Me sorprende –a estas alturas, aún me sorprende- cómo el poder es capaz siempre de dar la vuelta a cada situación en su beneficio. Ayer lo consiguió la banca apuntando a la reforma de la Ley Hipotecaria como un riesgo y a la construcción de más casas y la concesión de más créditos como una solución.
Será que no entiendo de economías ni de hipotecas; que soy una iletrada y una demagoga, no lo sé, pero hay algo que me cruje por dentro escuchando a la patronal bancaria.
Es un matiz de sus palabras lo que me alerta. Lo que parece preocupar a los responsables de los bancos es que la modificación del marco jurídico limite el crédito para acceder a una vivienda.
Para mí el problema no está en el crédito sino en el acceso. En el acceso a un techo. No se trata, a mi entender, de lograr un crédito, sino una vivienda, y no los considero sinónimos. Quien pueda comprarla, que la compre, y quien no, que la alquile.
Quizás durante años hemos mantenido una utopía estúpida: la posesión. Si se puede vivir sin coche mientras haya transporte público o sin tener a un mensajero particular existiendo Correos, las autoridades deberían haber garantizado el acceso a una vivienda, no a la propiedad de una vivienda.

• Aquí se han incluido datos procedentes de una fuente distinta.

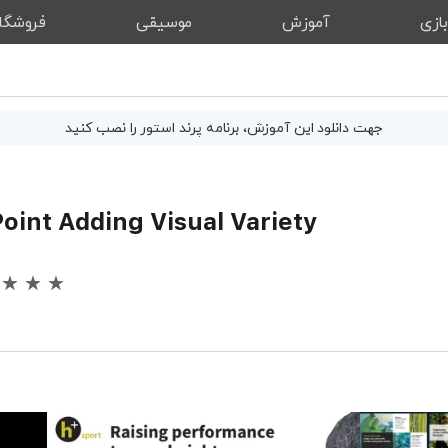
ازی
آموزش
موسیقی
فروشگا
جهت دانلود این
آموزش
، برنامه پرند استور را نصب کنید
oint Adding Visual Variety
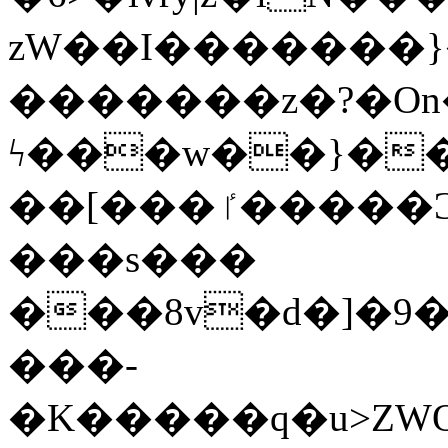
zW��I�������}�
�������z�?�O
ϟ���w��}��
��[���ٵ�����Ͻ���������x�ս��Apq�����޻�V����O�cp����ٝy{����:�k�ןNݯOOCyx6���&���?
���s���
���8v�d�]�9��6
���-
�K�����q�u>ZWOO�w��߼��W�a���p��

Sin embargo, eso no hubiera sido negocio. Ni para los bancos, que no hubieran visto engordar su cartera de clientes, ni para los políticos, que no hubieran asistido a una multiplicación milagrosa en las arcas municipales gracias al suelo.
No me olvido de quienes han buscado el enriquecimiento rápido comprando y vendiendo. Pero esos no me preocupan tanto como quienes se metieron en una hipoteca imposible para vivir, no para especular.
A esos las autoridades deberían haber garantizado un techo con fórmulas de alquiler protegidas que evitaran abusos del propietario e inseguridad ante un inquilino infernal. En lugar de eso, se favoreció la compra. Y se sigue haciendo. Que la burbuja no decaiga.